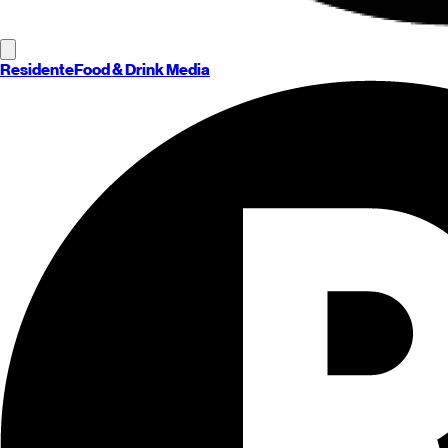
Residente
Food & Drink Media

_ _ _ _

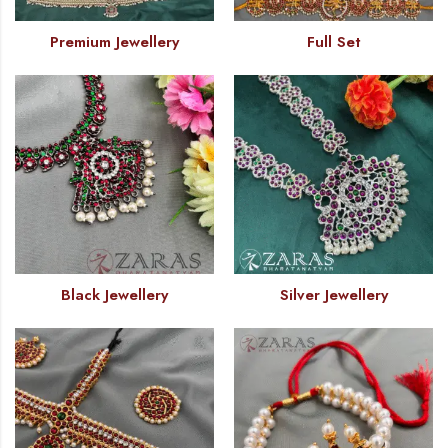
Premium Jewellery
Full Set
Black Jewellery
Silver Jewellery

_ _ _ _

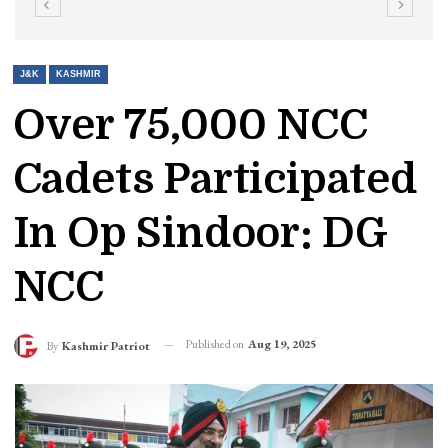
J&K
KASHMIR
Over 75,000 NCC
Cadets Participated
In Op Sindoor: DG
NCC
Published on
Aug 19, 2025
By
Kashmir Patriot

_ _ _ _

● EXERCISE DESCRIPTION
Would you please copy, word for word, everything above from the line containing "Premium Jewellery" down to the line containing "Silver Jewellery", those two lines included?

● TASK RESPONSE
Premium Jewellery
Full Set
Black Jewellery
Silver Jewellery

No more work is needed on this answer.